Having recently done a little software side-project myself over the course of a couple of weekends, I can attest that while I don’t think AI does a great job designing and architecting a system, it does an excellent job reading and understanding code, and does a surprisingly good job of coding functions and modules. The slow part of the development cycle was between the seat and the keyboard, aka me.
My advice, if you are a software engineer or studying to become one, is to certainly be proficient in coding but you need to possess skills way beyond that. You need to understand how to both architect software properly (scalably and efficiently) as well as how to manage a team of AI-agents. I love hand-made items but most of us purchase a lot of mass produced items and a few items that are highly engineered. For those highly engineered items, we pay a lot because the value comes from the expertise required to design it…not produce it. Software engineers of tomorrow, likely renamed to something like software agent leaders, will need to be even more highly educated and skilled.

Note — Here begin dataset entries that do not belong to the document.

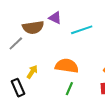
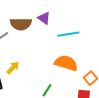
orange semicircle: (67, 66) -> (66, 63), moved

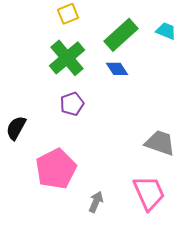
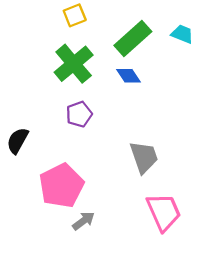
gray trapezoid: (160, 143) -> (144, 157), moved, turned 52
gray arrow: (96, 202) -> (83, 221), moved, turned 30

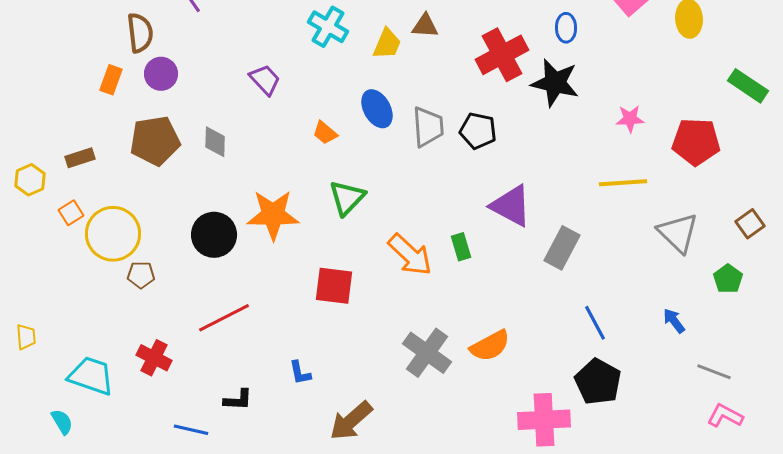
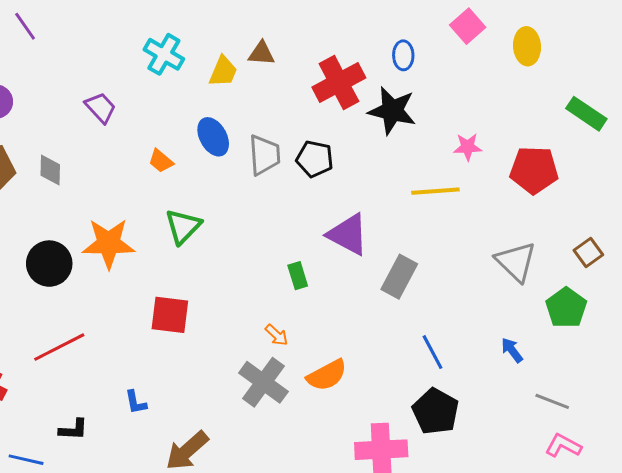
yellow line: (623, 183) -> (435, 191), moved
orange arrow: (410, 255) -> (277, 335), moved, size x0.5
green pentagon: (728, 279) -> (566, 308), size x1.4

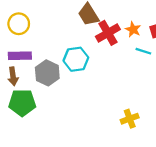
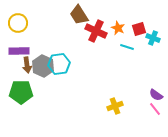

Another industry to draw parallels from is farming. If you still think of farmers as luddites you are very much mistaken. They are often incredibly adept at understanding and using technology. Are there fewer farmers than in the early 1900’s, yes of course. But the roughly 2M that remain know how to manage technology, not just crops and livestock.
The evolution of bicycles from handcrafted machines to mass-produced commodities and finally to highly engineered marvels mirrors the transformation happening in software development through AI. Just as modern bicycles derive their value from sophisticated design and engineering rather than manual assembly, the future of software development will prioritize architectural expertise and the orchestration of AI agents over traditional coding. Engineers will become software architects and managers of AI-driven development, much like how premium bicycle brands thrive on innovation rather than manufacturing costs. As the software industry rides this wave of change, those who adapt by embracing advanced design, scalable architecture, and AI management will find themselves in high demand, just as cyclists seek the finest engineered bicycles for peak performance.